Before applying "repair" heat to any chips, any epoxy present should be removed first, to allow it to move freely during the heating process.
Generally either red, orange, or black dots, or continuous strips of red epoxy are applied around the chip, and these are easily removed when softening with a bit of heat.
Unfortunately Lenovo also uses a type of clear epoxy (the only manufacturer we've seen who uses this), and this remains hard at all temperatures. It can be dissolved with solvents, but because it often extends under the first few rows of solder balls, it cannot be reached to remove it properly.
The only effective solution we’ve found is to grind the chip off the board. Any remaining epoxy is then removed using the heat from a soldering iron which turns it into powder. There are numerous problems with this method such as finding a good replacement chip, to say nothing of the very real danger of damage to the motherboard.

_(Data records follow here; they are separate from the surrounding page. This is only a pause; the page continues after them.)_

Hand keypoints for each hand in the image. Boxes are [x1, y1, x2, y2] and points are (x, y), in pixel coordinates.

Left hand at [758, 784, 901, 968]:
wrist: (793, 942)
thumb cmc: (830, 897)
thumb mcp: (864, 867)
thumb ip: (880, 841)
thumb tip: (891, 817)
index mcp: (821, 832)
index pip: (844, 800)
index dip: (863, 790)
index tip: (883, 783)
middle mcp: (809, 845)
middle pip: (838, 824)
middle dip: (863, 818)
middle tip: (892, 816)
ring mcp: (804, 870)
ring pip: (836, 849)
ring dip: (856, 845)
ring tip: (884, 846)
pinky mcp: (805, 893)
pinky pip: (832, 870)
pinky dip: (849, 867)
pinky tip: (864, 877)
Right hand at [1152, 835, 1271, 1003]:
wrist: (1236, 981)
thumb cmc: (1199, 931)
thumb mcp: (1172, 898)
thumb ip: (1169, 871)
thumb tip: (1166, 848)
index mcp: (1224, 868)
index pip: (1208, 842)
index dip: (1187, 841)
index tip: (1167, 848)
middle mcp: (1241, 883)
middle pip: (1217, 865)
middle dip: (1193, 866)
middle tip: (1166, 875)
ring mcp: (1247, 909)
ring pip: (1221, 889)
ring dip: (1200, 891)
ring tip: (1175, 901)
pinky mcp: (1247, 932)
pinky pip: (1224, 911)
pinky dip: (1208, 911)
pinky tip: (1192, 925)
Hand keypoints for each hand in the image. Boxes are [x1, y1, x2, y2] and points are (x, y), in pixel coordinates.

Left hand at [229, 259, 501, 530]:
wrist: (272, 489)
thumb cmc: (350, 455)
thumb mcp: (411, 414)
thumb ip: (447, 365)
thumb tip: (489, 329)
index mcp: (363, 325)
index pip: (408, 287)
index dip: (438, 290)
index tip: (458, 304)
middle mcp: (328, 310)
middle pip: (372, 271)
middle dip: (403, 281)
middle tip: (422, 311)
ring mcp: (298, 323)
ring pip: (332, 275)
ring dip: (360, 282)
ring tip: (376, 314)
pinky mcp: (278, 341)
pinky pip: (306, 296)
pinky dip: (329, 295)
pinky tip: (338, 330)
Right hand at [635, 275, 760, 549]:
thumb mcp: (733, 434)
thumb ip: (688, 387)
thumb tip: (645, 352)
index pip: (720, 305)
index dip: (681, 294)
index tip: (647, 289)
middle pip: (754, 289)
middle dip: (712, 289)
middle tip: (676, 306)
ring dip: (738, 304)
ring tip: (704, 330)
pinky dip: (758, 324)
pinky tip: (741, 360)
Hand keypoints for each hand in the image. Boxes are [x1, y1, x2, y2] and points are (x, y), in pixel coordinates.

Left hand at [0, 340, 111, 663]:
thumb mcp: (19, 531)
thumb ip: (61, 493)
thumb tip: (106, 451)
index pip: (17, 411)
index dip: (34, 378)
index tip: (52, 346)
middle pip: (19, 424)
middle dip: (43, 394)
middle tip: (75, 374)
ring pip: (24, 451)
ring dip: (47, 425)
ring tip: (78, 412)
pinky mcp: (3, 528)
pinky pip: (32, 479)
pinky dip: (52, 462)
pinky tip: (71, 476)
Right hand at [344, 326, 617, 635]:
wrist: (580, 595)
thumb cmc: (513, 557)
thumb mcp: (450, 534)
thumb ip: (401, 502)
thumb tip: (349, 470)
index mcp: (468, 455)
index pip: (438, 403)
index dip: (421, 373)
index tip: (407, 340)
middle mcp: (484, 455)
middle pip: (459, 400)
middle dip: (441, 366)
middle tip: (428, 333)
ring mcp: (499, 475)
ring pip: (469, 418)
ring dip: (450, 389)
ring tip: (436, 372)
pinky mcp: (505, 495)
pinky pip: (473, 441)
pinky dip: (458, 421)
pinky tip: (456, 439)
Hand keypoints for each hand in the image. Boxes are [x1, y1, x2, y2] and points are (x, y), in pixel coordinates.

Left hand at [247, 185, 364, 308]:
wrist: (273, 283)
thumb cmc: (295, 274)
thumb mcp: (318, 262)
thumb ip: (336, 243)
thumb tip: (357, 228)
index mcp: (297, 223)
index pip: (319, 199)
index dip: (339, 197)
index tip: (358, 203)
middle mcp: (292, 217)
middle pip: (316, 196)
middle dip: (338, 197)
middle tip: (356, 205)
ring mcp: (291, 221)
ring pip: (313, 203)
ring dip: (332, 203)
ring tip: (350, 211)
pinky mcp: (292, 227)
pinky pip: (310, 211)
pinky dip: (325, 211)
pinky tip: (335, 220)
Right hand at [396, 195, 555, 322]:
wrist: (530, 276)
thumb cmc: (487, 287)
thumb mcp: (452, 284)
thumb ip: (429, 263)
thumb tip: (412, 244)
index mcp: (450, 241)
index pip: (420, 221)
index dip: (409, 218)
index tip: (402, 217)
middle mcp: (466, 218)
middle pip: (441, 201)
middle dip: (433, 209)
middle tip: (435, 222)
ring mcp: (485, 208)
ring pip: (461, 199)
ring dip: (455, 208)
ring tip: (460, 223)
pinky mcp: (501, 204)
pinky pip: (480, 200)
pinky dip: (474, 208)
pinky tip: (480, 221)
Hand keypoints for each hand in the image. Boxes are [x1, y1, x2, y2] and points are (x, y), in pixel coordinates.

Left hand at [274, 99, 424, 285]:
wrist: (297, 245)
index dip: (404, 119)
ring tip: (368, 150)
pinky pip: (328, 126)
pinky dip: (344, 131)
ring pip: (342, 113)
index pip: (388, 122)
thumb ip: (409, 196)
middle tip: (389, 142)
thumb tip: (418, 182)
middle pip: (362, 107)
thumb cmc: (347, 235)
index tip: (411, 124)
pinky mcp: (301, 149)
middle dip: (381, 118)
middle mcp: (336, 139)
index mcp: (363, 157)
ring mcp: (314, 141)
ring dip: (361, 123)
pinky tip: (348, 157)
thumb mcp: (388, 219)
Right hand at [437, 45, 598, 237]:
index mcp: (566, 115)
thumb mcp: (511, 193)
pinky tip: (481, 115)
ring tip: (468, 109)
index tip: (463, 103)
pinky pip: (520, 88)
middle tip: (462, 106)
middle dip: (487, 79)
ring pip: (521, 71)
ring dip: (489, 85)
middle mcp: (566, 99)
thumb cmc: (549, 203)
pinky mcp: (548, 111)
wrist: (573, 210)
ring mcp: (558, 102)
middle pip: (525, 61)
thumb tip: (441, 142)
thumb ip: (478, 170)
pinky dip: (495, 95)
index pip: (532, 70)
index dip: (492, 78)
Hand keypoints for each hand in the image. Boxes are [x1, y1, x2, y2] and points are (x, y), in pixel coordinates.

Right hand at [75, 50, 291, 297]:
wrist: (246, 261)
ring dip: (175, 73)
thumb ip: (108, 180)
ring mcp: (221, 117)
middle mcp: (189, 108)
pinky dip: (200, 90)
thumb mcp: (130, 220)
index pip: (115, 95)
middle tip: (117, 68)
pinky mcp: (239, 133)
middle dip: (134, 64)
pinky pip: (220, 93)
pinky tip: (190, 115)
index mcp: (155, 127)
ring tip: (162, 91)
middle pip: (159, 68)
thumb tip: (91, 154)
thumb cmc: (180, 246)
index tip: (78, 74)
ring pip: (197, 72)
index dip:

Also it’s possible that carcinogens etc from the fine powder are released during the grinding process.
We've managed to do it a few times on T43 boards (same epoxy issue) but whilst there's been no visible damage to the board, we've ended up with unrelated hardware faults.
Work on this is continuing.
Conclusion
Nvidia are unlikely to ever manufacture updated GPU chips to replace the existing faulty ones. This fact alone calls into question the long term viability of owning any laptop fitted with these chip families.
Short term fixes such as heating to rebond chips, and possibly underclocking them exist, but they remain that – short term fixes.